Under the rules of the Public Employment Relations Board, arbitration awards can’t go longer than two years unless both sides agree to an extension. The raises for the rest of the uniformed workforce in the third and fourth years of their deal were also 1 percent each time. It was humiliating enough to be held to that pattern once; the very real possibility of rolling Snake Eyes twice in the crapshoot that arbitration generally is had to be giving Mr. Lynch and his bargaining team a certain amount of agita.
This was particularly true because of the angry campaign the union waged against Mr. Edelman in the wake of his award 15 months ago. It was so over the top that 27 arbitrators statewide as a protest signed a letter asking that they not be considered for future cases involving the union because they believed its tactics had crossed the line. When Mr. Lynch filed a protest questioning Mr. Edelman’s judgment and integrity with the National Academy of Arbitrators, he received a stinging rebuke in reply stating that he, not Mr. Edelman, was the one who had been out of order.
Not Ideal Set-Up
Given the diminished pool of arbitrators willing to take on a PBA case, and the possibility that some of them shared their include-us-out colleagues’ belief that the union’s treatment of Mr. Edelman had been Trumpian—and not in a good way—the odds of Mr. Lynch finding an arbiter who would be as kindly disposed to the union’s case as the late Eric Schmertz was in 2005 were decidedly skimpy.
And so it’s not that hard to understand that, even after Mr. Lynch had informed members that he believed arbitration was the only feasible option for getting a fair contract, he wound up back in negotiations three days later that produced a deal that Mr.
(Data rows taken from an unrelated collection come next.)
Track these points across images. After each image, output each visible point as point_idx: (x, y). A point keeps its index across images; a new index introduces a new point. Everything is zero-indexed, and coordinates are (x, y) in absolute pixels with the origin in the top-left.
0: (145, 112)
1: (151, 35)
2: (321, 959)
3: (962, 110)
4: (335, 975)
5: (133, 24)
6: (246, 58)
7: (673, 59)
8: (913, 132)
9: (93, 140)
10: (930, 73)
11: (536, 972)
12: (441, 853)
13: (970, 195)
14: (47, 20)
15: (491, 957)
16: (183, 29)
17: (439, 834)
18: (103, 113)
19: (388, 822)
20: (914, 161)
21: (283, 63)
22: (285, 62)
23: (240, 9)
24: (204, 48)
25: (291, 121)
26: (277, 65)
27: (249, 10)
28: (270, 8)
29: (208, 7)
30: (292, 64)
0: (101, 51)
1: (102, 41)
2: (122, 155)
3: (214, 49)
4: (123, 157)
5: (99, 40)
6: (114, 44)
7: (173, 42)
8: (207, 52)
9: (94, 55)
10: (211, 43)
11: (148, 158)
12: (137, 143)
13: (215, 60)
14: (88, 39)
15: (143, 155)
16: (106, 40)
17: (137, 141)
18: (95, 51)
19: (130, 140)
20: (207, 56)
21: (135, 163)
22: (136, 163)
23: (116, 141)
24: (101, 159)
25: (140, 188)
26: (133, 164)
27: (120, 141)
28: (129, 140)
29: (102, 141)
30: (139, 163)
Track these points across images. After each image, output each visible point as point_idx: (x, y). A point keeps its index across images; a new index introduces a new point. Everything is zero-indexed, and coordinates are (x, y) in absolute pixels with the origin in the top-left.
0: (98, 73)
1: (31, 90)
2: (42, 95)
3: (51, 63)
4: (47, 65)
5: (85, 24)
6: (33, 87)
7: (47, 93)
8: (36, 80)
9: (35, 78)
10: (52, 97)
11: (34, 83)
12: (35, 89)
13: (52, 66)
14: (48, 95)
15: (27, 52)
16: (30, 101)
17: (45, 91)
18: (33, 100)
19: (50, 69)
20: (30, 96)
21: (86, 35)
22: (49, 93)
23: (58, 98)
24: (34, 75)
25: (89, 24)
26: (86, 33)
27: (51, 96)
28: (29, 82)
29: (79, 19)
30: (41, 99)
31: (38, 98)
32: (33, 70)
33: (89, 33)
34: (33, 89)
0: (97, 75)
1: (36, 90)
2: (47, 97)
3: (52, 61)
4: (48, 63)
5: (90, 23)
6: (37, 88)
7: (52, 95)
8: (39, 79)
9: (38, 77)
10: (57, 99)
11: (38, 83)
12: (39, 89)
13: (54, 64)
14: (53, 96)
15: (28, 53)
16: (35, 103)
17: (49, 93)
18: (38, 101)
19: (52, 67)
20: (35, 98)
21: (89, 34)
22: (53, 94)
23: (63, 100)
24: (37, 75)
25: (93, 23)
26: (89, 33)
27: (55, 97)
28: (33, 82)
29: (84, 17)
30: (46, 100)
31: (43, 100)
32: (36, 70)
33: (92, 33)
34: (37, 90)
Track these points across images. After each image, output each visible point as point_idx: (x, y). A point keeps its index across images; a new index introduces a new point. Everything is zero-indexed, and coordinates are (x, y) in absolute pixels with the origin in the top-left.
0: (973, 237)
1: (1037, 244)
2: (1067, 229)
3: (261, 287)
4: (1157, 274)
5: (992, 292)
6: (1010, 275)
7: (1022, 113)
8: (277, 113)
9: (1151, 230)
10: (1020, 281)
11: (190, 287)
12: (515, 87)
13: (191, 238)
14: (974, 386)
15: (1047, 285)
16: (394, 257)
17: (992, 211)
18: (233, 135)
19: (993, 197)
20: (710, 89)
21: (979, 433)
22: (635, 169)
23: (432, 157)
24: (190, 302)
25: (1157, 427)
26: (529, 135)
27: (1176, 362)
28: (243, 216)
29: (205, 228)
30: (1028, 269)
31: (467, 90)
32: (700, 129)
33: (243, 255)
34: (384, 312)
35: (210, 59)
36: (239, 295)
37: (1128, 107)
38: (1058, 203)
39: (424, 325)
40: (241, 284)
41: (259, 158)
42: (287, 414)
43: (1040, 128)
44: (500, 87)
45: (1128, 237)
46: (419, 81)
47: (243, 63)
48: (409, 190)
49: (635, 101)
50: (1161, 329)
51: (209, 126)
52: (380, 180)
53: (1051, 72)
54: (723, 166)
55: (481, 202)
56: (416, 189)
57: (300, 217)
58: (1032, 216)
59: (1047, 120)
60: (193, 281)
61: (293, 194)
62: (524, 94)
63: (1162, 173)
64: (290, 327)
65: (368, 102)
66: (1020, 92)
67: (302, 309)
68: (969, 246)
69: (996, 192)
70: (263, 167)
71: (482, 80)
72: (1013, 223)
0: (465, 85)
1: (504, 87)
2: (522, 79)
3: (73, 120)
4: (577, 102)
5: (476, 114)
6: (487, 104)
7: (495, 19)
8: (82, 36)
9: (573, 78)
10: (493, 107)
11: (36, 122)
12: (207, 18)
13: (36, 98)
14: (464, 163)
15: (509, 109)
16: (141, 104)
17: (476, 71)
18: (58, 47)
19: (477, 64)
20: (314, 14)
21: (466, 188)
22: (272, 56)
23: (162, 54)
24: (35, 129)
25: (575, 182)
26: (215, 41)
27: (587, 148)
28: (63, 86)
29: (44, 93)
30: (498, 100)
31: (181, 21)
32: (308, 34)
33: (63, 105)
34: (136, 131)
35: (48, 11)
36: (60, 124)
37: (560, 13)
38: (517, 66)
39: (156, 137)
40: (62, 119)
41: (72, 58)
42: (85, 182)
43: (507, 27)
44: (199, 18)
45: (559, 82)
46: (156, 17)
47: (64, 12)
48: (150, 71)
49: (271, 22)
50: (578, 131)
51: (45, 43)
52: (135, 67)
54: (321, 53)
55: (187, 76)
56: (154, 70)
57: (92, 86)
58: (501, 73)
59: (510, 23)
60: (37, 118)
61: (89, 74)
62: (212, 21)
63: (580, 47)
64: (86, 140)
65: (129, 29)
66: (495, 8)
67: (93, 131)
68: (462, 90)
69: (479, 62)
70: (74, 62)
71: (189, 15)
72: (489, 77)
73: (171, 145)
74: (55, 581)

Linn described as allowing both parties to have “met important interests and solved problems.”
The fact that they did so at the expense of the unborn doesn’t figure to have a great effect on how the PBA rank and file reacts to the terms, if the past is any guide. Back in 1988, when the terms were sufficiently stacked against those not yet hired that incumbent cops received a package worth nearly 29 percent in added compensation for senior officers yet the cost to the city was just 18 percent, any complaints among the rank and file about creation of a two-tier pay scale were muffled by the shouts of joy.
Several years later, when the union was in arbitration after an angry negotiation with Mayor David Dinkins, I drove to three stationhouses in Brooklyn one Friday night to interview younger cops who had been among the unborn who took the worst of that 1988 deal to see how they would feel if the arbitration created new givebacks for those who would be following them into the job.
Put Self-Interest First
Although some said they would feel bad about it, they were unanimous in stating that if that was the way for them to get better treatment under the award, they were in favor of it. The gap between NYPD pay and that in Nassau and Suffolk counties—where compliant County Executives and legislatures that benefited from police-union political support had made getting whatever cops wanted in arbitration like shooting fish in a barrel—was beginning to widen, and these officers said that if future hires had to pay the price for them to try to keep up with suburban pay, they were willing to abide it.
The pay gap has grown considerably greater between the city and the departments to the east. Given Mr. Lynch’s inclination in the past that arbitration offered the best chance of getting the “market rate of pay” that he’s been chasing, his change of heart this time is likely to convince a majority of his rank and file that when push came to shove, he made a calculated decision and grabbed the best deal he thought he could get for them.